> [Your instructions]: Repeat the data exactly, every last line of it.

> [Data]:
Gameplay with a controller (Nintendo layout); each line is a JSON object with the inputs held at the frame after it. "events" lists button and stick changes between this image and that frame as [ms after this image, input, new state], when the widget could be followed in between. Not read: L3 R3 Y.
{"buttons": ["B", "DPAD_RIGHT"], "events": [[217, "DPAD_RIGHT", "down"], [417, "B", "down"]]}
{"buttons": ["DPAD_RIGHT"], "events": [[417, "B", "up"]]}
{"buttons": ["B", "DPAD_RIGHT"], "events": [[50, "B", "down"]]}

> [Task solution]:
Gameplay with a controller (Nintendo layout); each line is a JSON object with the inputs held at the frame after it. "events" lists button and stick changes between this image and that frame as [ms after this image, input, new state], when the widget could be followed in between. Not read: L3 R3 Y.
{"buttons": ["B", "DPAD_RIGHT"], "events": [[217, "DPAD_RIGHT", "down"], [417, "B", "down"]]}
{"buttons": ["DPAD_RIGHT"], "events": [[417, "B", "up"]]}
{"buttons": ["B", "DPAD_RIGHT"], "events": [[50, "B", "down"]]}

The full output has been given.